Companies like Qualcomm and Microsoft have been racing to make their products more competitive. Qualcomm last month added a new feature to enable live spoken conversation over the Internet.

Qualcomm is investigating writing a Linux version of Eudora, James said. "We want to do one. We have a lot of users asking for it. It's mainly a resource issue right now," he said.

Currently, Moodwatch works only with Qualcomm's dictionary of predefined words and phrases, James said, though the company hopes a future version will allow Eudora users to flag their own words.

It's difficult to add that feature because it would slow down performance, James said. The current Moodwatch dictionary is highly compressed and adds "an essentially unnoticeable" performance drag to downloading email, he said.

Qualcomm decided against making the dictionary easily read, James said. "We don't want kids learning things from the Moodwatch dictionaries," he explained.

But Moodwatch's reasoning can cause problems, Kaufman said. For example, spell-checking programs these days typically underline suspected misspellings, and it's very easy for readers to decide quickly whether the word is misspelled or just unusual enough that the computer doesn't recognize it.

Moodwatch doesn't flag which words or phrases it's worried about, though, so in some cases people might have a hard time trying to figure out which words spurred the chilies, Kaufman said.
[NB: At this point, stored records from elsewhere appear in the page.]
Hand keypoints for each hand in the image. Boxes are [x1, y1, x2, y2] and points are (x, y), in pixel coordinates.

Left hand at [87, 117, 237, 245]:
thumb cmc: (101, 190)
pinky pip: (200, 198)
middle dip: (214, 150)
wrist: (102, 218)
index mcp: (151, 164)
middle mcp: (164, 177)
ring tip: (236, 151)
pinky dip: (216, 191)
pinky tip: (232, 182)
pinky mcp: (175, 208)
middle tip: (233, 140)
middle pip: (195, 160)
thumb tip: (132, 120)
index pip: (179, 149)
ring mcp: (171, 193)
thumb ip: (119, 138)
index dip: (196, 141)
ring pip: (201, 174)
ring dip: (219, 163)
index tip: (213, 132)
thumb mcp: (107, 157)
Consequently, Moodwatch had to be tuned to cut down on the number of "false positives"--flagged email that was in fact inoffensive.

"If we err in one direction, it would be not to flag things," he said. For example, one tester of the feature was annoyed when sending email to a person whose name was Mick. Moodwatch flagged the mail because "Mick" is a derogatory name for an Irish person. Such borderline words were removed from the Moodwatch dictionary.
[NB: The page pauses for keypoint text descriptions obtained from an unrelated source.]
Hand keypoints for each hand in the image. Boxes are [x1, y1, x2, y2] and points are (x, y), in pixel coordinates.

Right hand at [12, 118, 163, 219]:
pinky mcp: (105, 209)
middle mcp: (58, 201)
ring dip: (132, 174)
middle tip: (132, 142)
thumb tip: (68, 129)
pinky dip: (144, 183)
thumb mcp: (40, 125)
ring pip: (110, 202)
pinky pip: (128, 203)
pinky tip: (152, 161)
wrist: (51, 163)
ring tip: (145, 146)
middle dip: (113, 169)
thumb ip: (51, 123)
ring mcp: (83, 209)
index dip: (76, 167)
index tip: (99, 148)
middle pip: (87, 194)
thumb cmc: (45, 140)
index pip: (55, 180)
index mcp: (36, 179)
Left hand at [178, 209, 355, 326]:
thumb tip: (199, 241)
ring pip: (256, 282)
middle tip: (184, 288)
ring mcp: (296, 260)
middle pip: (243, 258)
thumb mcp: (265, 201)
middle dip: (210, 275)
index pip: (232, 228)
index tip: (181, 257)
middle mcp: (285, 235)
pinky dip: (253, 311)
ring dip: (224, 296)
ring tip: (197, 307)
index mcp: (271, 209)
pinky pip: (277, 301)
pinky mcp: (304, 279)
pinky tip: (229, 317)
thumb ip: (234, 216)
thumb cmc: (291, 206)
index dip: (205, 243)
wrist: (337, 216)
Moodwatch also isn't aware of other subtleties the human brain can handle, such as locker-room jocularity or biting words later toned down with a smiley face.

But the human brain isn't always so good at that either. It's easy to misinterpret the mood behind email messages that lack the inflection of speech. Kaufman, for one, still remembers the advice he received when he took a job as an administrator: "Never handle serious issues on email."